My account is private, I don't have many friends in my list and I haven't gotten or accepted any friendrequest of him/her.
I might have sent a friendrequest to him/her a long long time ago because if this site because I had some people who didn't activate their wins after a longer waiting period.
But I'm not sure and I don't know if steam even "holds" requests that long.

Well I deleted him/her from my list and searched the preferences and the web on how to disable auto accept of a friendrequest on steam.
But I couldn't find such an option and I'm not sure if it even exists. Maybe I'm just very blind.

Nothing bad has happend (up to this day) but I'm still a bit confused about it.

I think friend requests last a long time, but I think being safe than sorry is the ideal thing to do. If you don't know the person or can't remember doing any changes, it's a good sign to change your password and reset your connected devices.
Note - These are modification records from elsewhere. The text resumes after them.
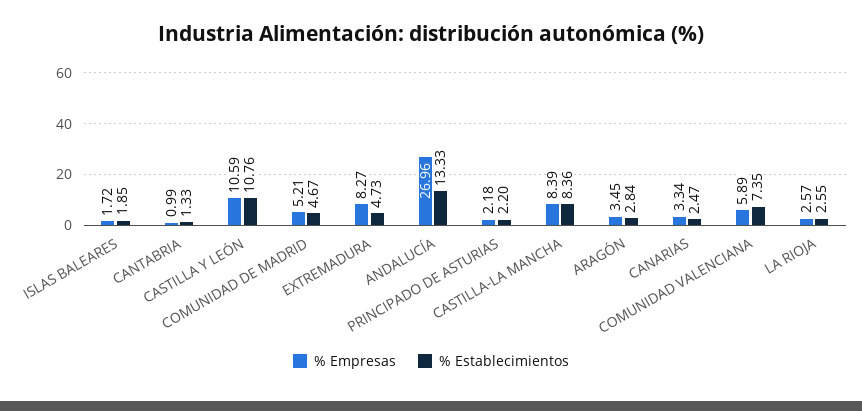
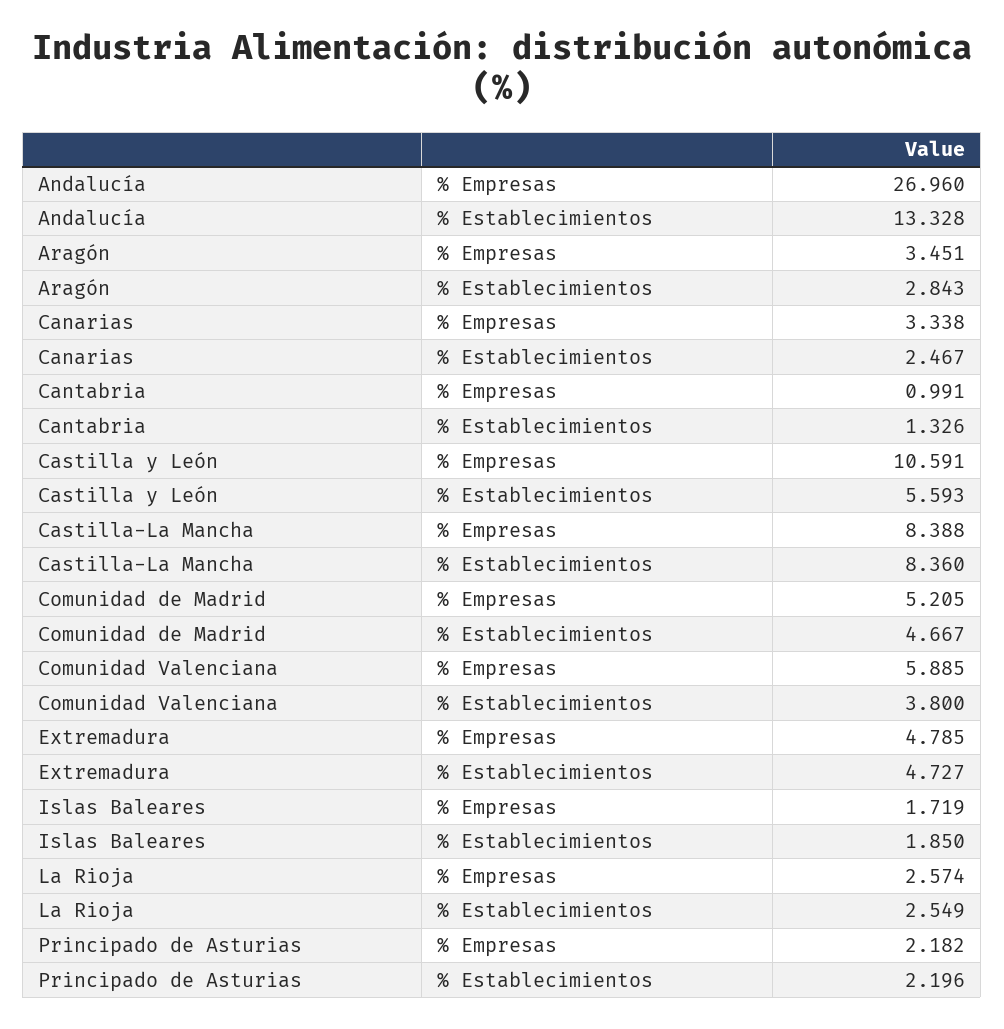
  {
    "% Empresas": {
      "ISLAS BALEARES": 1.719,
      "CANTABRIA": 0.991,
      "CASTILLA Y LEÓN": 10.591,
      "COMUNIDAD DE MADRID": 5.205,
-     "EXTREMADURA": 8.27,
+     "EXTREMADURA": 4.785,
      "ANDALUCÍA": 26.96,
      "PRINCIPADO DE ASTURIAS": 2.182,
      "CASTILLA-LA MANCHA": 8.388,
      "ARAGÓN": 3.451,
      "CANARIAS": 3.338,
      "COMUNIDAD VALENCIANA": 5.885,
      "LA RIOJA": 2.574
    },
    "% Establecimientos": {
      "ISLAS BALEARES": 1.85,
      "CANTABRIA": 1.326,
-     "CASTILLA Y LEÓN": 10.76,
+     "CASTILLA Y LEÓN": 5.593,
      "COMUNIDAD DE MADRID": 4.667,
      "EXTREMADURA": 4.727,
      "ANDALUCÍA": 13.328,
      "PRINCIPADO DE ASTURIAS": 2.196,
      "CASTILLA-LA MANCHA": 8.36,
      "ARAGÓN": 2.843,
      "CANARIAS": 2.467,
-     "COMUNIDAD VALENCIANA": 7.35,
+     "COMUNIDAD VALENCIANA": 3.8,
      "LA RIOJA": 2.549
    }
  }

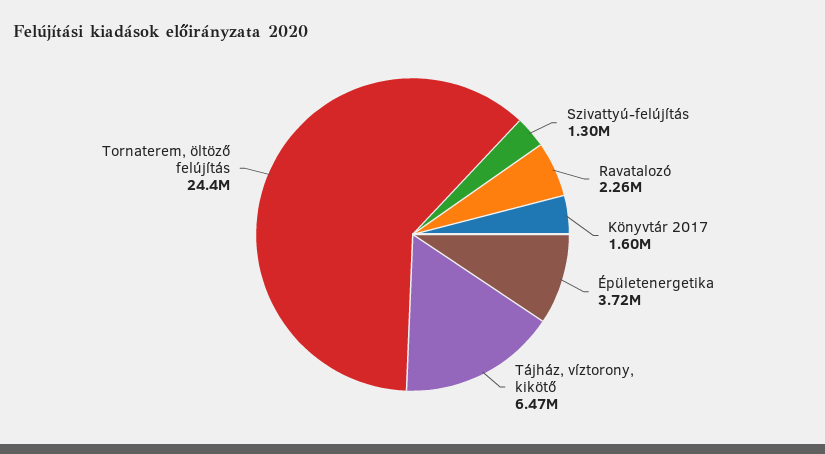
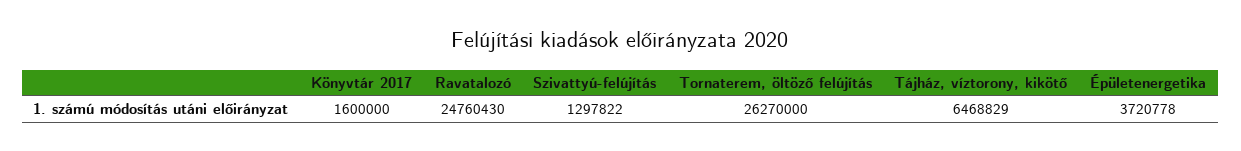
  {
    "Szivattyú-felújítás": 1297822,
-   "Ravatalozó": 2260000,
+   "Ravatalozó": 24760430,
    "Könyvtár 2017": 1600000,
    "Épületenergetika": 3720778,
    "Tájház, víztorony, kikötő": 6468829,
-   "Tornaterem, öltöző felújítás": 24400000
+   "Tornaterem, öltöző felújítás": 26270000
  }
This mistake was all on me, so I am well aware how big of a dumbass I am for not checking and trusting my friends.

I don't have anything worth stealing in my account anyway, maybe that was the reason :D

I did and I'm currently bashing my head why I never bothered to sell or trade them all when I had the chance. I kept them in hopes to build it up and then do a bulk sale. I've done that last year and made off of a chunk of my cards about £25 and during Winter Sales on Steam, I bought myself some nice games. This year, I didn't bother to do that, so I left my account easy for picking. I've been farming all year new cards, so I feel I worked it out for nothing.

maybe someone changed nickname

I have it via app. But it asked me for a code. It failed to connect so, if you saw in my second message, I told him that the browser might be the issue or something. I didn't bother to check that my Steam guard on my phone was removed and I couldn't use it anymore. No e-mail notifications to let me know sudden changes were made, and no password changes... No notifications I was gifting the scammer... nothing.